The swelling drug tide quickly swamped Haiti’s law-enforcement capabilities. Only 19 policemen have been assigned to antidrug squads throughout the country. Their only equipment is two jeeps and five radios that the U.S. provided in 1985. The U.S. Drug Enforcement Administration last year persuaded Washington to earmark $200,000 for communications equipment to bolster Haitian drug enforcement. But the money has not yet been released.

Since August 1987, U.S. Customs officers have found nearly 6,000 lbs. of cocaine on Haitian freighters. Sources say that up to 13,000 lbs. of cocaine is routinely stockpiled in Haiti at any given time. That supply has made Haitian drug prices perhaps the lowest in the world and created severe addiction problems among youths in Port-au-Prince and other cities.

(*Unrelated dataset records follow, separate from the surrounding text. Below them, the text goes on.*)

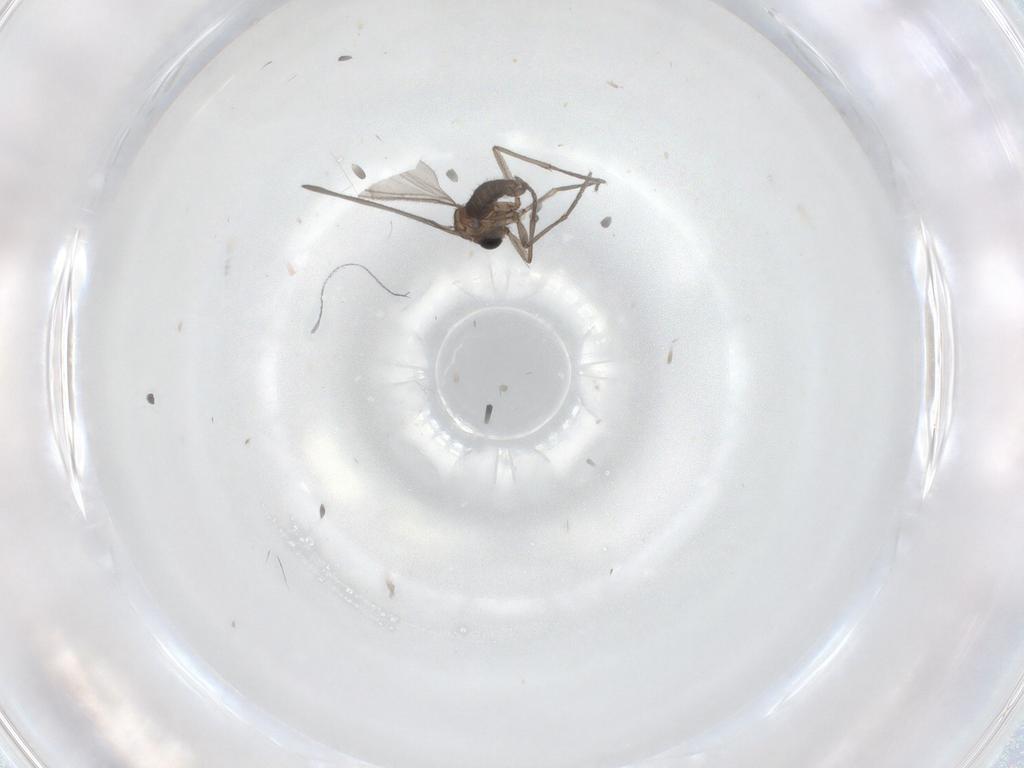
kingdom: Animalia
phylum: Arthropoda
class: Insecta
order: Diptera
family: Sciaridae
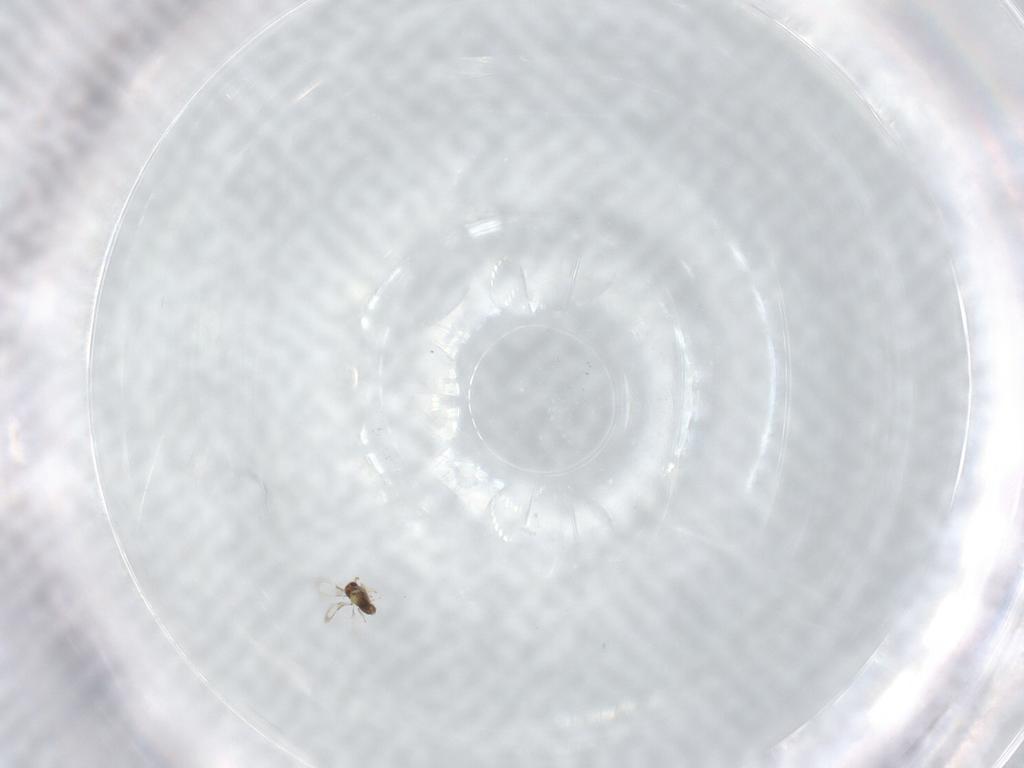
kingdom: Animalia
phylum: Arthropoda
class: Insecta
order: Hymenoptera
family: Aphelinidae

Avril vowed last week to wipe out the drug traffic. Noting that some officers discharged since the coup have been associated with narcotics, Avril said, “They had blemished the image of the armed forces.” Avril has also moved to disarm the remnants of the Tonton Macoutes, the dreaded secret police during the 28-year dictatorship of Francois (“Papa Doc”) Duvalier and his son Jean-Claude (“Baby Doc”), who fled in 1986. Although calling himself only an “accidental and provisional President,” Avril pledged to prepare the way for an “irreversible democracy.” Said he: “I am a missionary.” The President obviously expects his mission to be advanced by the retirement of the powerful but problematic Paul.